7. Or, il est constant que la pathologie d'arthropathie acromio-claviculaire de la requérante ne figure pas au tableau n°57 A en annexe du code de la sécurité sociale et ne donne pas lieu à une incapacité partielle permanente égale ou supérieure à 25%, ce que le médecin expert agréé relevait dans son rapport du 5 octobre 2021. Les éléments produits par Mme C ne sont pas de nature à remettre en cause l'avis du médecin agréé et celui du conseil médical départemental réunit en formation plénière. Par suite, les conditions de reconnaissance du caractère professionnel de la pathologie de Mme C n'étant pas remplies, c'est sans commettre d'erreur de droit ni d'erreur d'appréciation, que le directeur de l'AP-HM a pris la décision du 8 décembre 2022.
8. Il résulte de ce qui précède que Mme C n'est pas fondée à solliciter l'annulation de la décision du 8 décembre 2022 par laquelle le directeur général de l'AP-HM a refusé de reconnaitre le caractère professionnel de sa pathologie et l'a placé en congé de maladie ordinaire à compter du 28 janvier 2021.
En ce qui concerne la décision du 12 janvier 2023 :
9. Il résulte de ce qui précède que la décision du 8 décembre 2022 n'est pas entachée d'irrégularité et a été prise à bon droit. Par suite, le directeur général de l'AP-HM était bien fondé en application de l'article 35.9 du décret du 19 avril 1988 précité, à prendre la décision du 12 janvier 2023 pour indiquer à Mme C qu'elle était redevable d'un trop-perçu de traitement versé de manière indue durant son congé pour invalidité temporaire imputable au service prononcé à titre conservatoire. Dans ces conditions, les conclusions à fin d'annulation de la décision du 12 janvier 2023 doivent également être rejetées par voie de conséquence.
Sur les frais liés au litige :
10. Les dispositions de l'article L. 761-1 du code de justice administrative font obstacle à ce que soit mise à la charge de l'AP-HM, qui n'est pas la partie perdante dans la présente instance, la somme que Mme C demande au titre des frais exposés par elle et non compris dans les dépens.
D E C I D E :
Article 1er : La requête de Mme C est rejetée.
Article 2 : Le présent jugement sera notifié à Mme A C et à l'assistance publique-hôpitaux de Marseille.
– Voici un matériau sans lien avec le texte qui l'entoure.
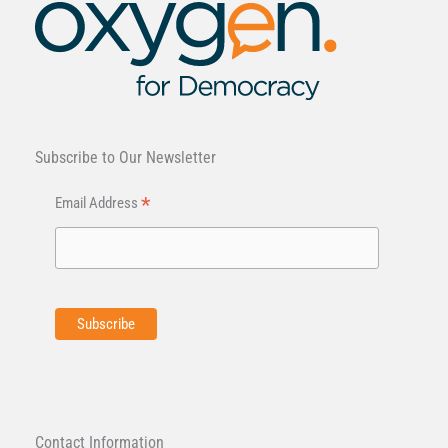
Subscribe to Our Newsletter
*
Email Address
Contact Information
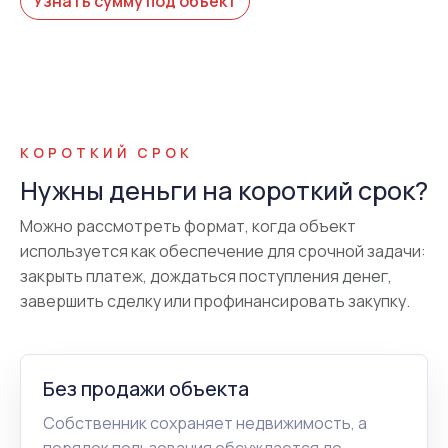
Узнать сумму под объект
КОРОТКИЙ СРОК
Нужны деньги на короткий срок?
Можно рассмотреть формат, когда объект
используется как обеспечение для срочной задачи:
закрыть платеж, дождаться поступления денег,
завершить сделку или профинансировать закупку.
Без продажи объекта
Собственник сохраняет недвижимость, а
порядок пользования обсуждается до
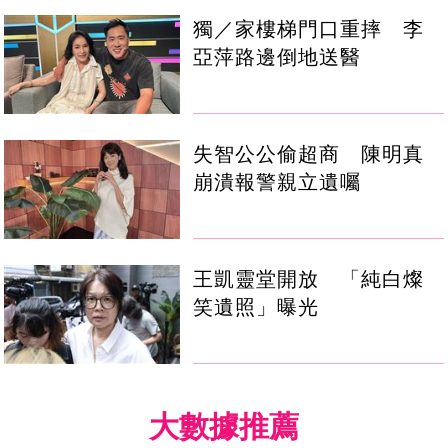
獨／家樓梯門口重摔 李
亞萍路邊倒地送醫
失智公公偷超商 陳明真
崩潰報警親立遺囑
王凱靈堂開放 「純白燦
笑遺照」曝光
大數據推薦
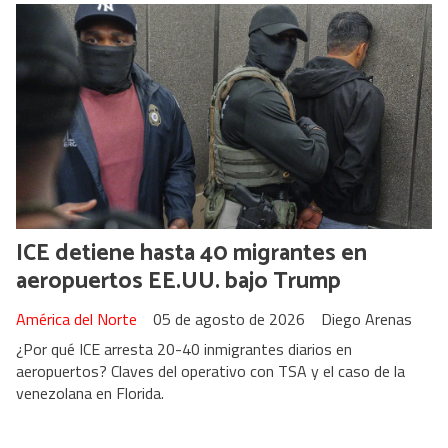
ICE detiene hasta 40 migrantes en
aeropuertos EE.UU. bajo Trump
América del Norte
05 de agosto de 2026
Diego Arenas
¿Por qué ICE arresta 20-40 inmigrantes diarios en
aeropuertos? Claves del operativo con TSA y el caso de la
venezolana en Florida.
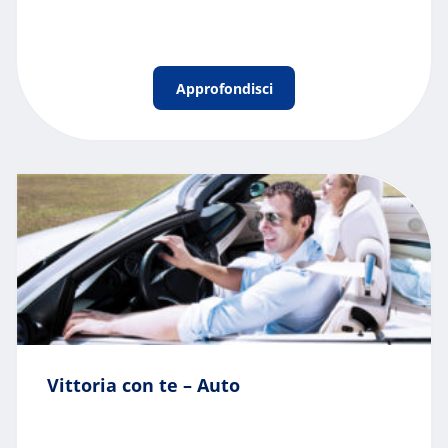
Approfondisci
Vittoria con te – Auto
Délibéré après l'audience du 7 mai 2024, à laquelle siégeaient :
Mme Frédérique Simon, présidente,
M. Alexandre Derollepot, premier conseiller,
Mme Ludivine Journoud, conseillère,
Rendu public par mise à disposition au greffe le 25 juin 2024.
La rapporteure,
signé
L. B
La présidente,
signé
F. Simon
La greffière,
signé
A. Vidal
La République mande et ordonne au directeur général de l'agence régionale de santé Provence-Alpes-Côte d'Azur en ce qui le concerne et à tous commissaires de justice à ce requis en ce qui concerne les voies de droit commun, contre les parties privées, de pourvoir à l'exécution de la présente décision.